• **EXERCISE OBJECTIVE**: In the sarizotan text below, transcribe the passage from "Although RS is" up to and including "half of 2017.".

• **SOURCE TEXT**:
--------
Although RS is a rare condition, diagnosed patients are generally included on patient registries and are known by patient advocacy groups and physicians who work in the RS field. Newron is working with these groups, in particular Rettsyndrome.com, which should help to facilitate recruitment of patients into the planned study. Given the study start date of July 2016 and allowing around six months for recruitment, top-line primary endpoint data (based on 24 weeks of treatment) could become available during the second half of 2017.
Given there is already a substantial safety database accumulated with prior development in PD, the planned 129-patient study could be sufficient to obtain regulatory approvals, particularly given the lack of available treatments in this indication. Our forecasts assume first approval in the US during H218, with launch shortly thereafter, with sarizotan potentially eligible for accelerated review given the unmet medical need.
Given the small size of the indication, we continue to assume that Newron will commercialise sarizotan alone in key markets, including the US and major European countries. We have made no changes to our €260m peak sales forecast, which is based on pricing of €60,000 a year, reflecting the ultra-orphan indication and assumes a 40% penetration of the targeted patients (which we assume is a quarter of the overall market). Pricing and penetration will ultimately depend on sarizotan’s magnitude of benefit; if it can command pricing of €80,000 a year with 70% penetration of our assumed target market (one quarter of RS patients) this would suggest peak sales of around €600m.
--------
• **STUDY MATERIAL**:
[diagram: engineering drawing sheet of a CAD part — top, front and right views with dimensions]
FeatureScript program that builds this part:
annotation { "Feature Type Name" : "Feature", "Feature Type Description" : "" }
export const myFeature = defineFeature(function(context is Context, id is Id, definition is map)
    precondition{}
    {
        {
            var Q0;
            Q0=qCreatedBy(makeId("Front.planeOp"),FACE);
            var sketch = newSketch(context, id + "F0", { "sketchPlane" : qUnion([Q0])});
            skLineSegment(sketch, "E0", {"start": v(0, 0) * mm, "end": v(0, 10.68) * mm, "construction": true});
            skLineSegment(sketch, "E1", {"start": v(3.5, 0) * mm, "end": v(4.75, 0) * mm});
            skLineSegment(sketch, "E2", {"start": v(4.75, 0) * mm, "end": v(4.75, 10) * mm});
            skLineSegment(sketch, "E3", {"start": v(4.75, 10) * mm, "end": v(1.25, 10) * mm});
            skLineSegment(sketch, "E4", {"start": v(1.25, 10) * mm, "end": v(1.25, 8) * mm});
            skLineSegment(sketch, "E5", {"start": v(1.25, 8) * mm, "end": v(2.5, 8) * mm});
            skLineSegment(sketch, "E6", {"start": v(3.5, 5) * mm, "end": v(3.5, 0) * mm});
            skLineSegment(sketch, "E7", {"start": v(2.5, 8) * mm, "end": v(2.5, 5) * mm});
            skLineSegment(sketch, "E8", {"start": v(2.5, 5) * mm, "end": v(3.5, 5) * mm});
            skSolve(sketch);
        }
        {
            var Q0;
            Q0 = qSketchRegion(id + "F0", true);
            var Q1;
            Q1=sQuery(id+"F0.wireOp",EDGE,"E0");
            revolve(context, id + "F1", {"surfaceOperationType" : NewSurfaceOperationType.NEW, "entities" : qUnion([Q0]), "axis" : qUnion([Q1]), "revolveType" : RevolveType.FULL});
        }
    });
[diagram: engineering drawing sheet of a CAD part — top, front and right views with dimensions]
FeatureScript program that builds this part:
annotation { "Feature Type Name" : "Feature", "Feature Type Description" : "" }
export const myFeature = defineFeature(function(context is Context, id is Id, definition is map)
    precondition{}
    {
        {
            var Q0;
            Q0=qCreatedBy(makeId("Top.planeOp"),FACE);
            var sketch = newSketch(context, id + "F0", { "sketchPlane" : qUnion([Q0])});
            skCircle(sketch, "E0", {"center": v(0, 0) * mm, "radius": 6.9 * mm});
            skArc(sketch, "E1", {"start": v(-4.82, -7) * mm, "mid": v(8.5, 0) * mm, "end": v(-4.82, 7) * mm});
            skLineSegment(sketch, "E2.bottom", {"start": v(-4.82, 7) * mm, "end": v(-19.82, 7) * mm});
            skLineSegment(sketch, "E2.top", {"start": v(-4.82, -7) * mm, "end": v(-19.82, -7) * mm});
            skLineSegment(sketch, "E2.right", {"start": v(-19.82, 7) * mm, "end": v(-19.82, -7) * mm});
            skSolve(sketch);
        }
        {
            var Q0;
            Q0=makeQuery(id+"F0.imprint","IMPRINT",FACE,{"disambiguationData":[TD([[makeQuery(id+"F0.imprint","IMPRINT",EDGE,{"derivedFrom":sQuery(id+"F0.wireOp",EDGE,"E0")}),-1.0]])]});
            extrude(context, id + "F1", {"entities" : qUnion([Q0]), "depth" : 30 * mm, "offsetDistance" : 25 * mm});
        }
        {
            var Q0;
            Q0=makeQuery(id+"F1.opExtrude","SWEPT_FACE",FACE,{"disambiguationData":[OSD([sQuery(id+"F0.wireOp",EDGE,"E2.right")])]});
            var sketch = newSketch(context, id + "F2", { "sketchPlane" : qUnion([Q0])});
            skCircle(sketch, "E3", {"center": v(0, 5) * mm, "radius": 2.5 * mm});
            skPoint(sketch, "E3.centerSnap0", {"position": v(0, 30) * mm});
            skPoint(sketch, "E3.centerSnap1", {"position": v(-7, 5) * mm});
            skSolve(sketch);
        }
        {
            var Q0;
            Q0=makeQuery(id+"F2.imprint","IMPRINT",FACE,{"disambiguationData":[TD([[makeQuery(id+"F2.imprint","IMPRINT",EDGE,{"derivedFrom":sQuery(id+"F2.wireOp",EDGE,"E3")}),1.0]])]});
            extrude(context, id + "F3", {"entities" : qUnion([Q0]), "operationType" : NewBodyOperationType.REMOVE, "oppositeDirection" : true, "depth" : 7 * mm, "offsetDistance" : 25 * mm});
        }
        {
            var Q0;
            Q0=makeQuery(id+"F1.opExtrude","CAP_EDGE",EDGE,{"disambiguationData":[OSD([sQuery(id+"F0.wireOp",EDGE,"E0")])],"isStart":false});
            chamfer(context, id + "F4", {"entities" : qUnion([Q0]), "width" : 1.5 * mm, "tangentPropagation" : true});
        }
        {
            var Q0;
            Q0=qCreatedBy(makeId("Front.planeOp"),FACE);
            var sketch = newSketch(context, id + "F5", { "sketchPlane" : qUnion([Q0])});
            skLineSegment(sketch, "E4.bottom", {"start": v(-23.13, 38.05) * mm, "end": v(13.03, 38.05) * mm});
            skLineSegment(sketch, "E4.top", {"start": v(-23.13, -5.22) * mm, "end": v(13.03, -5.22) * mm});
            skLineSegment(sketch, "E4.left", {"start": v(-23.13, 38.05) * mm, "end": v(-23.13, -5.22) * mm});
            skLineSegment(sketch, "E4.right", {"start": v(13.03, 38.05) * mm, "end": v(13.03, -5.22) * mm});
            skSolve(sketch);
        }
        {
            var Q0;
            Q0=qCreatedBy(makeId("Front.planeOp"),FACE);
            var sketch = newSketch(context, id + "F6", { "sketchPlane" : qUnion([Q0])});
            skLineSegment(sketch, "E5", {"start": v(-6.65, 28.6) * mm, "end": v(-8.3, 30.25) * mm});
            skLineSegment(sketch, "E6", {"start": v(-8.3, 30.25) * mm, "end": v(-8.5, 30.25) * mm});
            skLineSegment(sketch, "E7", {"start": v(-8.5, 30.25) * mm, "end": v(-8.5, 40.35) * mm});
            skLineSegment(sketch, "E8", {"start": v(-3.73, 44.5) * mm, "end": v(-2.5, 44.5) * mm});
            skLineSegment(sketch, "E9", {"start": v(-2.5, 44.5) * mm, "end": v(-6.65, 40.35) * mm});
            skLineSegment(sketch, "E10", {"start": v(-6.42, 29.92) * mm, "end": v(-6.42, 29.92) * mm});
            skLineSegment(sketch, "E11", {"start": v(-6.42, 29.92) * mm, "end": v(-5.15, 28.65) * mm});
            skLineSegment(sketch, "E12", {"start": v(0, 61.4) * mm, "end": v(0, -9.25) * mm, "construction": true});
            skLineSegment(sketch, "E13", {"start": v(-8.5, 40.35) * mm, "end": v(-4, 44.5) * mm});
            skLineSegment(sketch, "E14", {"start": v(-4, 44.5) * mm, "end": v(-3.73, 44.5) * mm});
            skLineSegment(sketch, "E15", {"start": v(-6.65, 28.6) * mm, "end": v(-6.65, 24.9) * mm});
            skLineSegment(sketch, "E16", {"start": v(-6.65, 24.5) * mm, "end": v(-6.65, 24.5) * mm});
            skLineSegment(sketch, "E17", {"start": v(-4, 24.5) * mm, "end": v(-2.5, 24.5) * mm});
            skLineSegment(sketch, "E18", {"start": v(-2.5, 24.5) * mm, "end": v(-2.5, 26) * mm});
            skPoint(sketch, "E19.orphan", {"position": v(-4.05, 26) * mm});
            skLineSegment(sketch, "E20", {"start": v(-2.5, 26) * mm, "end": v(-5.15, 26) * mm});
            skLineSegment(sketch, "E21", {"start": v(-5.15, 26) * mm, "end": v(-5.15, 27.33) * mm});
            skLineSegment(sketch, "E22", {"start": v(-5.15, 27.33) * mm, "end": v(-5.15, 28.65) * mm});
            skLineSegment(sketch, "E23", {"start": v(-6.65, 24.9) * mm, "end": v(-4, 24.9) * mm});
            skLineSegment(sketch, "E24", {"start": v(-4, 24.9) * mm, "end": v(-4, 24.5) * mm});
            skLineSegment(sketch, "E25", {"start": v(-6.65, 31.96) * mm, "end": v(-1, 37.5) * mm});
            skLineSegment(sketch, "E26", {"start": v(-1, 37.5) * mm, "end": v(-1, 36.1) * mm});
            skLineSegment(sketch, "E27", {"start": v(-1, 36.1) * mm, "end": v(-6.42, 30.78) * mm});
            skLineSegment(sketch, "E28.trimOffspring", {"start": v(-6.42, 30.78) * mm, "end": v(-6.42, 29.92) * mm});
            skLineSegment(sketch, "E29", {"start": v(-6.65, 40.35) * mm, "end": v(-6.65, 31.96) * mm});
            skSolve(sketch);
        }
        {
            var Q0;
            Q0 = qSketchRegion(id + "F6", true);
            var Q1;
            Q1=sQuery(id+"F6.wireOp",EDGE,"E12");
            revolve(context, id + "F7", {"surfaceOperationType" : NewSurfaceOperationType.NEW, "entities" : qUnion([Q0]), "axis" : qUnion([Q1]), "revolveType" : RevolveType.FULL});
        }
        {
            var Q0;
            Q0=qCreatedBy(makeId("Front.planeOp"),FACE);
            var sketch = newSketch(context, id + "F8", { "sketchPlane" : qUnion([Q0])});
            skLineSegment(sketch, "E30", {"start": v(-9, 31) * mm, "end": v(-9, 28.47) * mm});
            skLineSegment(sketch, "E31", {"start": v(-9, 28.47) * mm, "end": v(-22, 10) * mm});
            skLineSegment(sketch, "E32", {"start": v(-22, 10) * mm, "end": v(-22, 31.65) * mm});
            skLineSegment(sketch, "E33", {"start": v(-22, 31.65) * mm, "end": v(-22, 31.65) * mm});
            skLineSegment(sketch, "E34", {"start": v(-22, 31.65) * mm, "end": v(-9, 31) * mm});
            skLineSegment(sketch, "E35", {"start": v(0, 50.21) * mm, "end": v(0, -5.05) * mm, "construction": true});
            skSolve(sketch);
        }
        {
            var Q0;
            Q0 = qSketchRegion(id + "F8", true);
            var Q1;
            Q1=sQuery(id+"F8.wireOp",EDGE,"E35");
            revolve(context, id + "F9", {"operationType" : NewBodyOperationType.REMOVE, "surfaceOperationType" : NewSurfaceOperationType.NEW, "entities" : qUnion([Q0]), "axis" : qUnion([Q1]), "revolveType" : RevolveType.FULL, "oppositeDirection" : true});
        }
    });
--------
• **ANSWER BELOW**:
Although RS is a rare condition, diagnosed patients are generally included on patient registries and are known by patient advocacy groups and physicians who work in the RS field. Newron is working with these groups, in particular Rettsyndrome.com, which should help to facilitate recruitment of patients into the planned study. Given the study start date of July 2016 and allowing around six months for recruitment, top-line primary endpoint data (based on 24 weeks of treatment) could become available during the second half of 2017.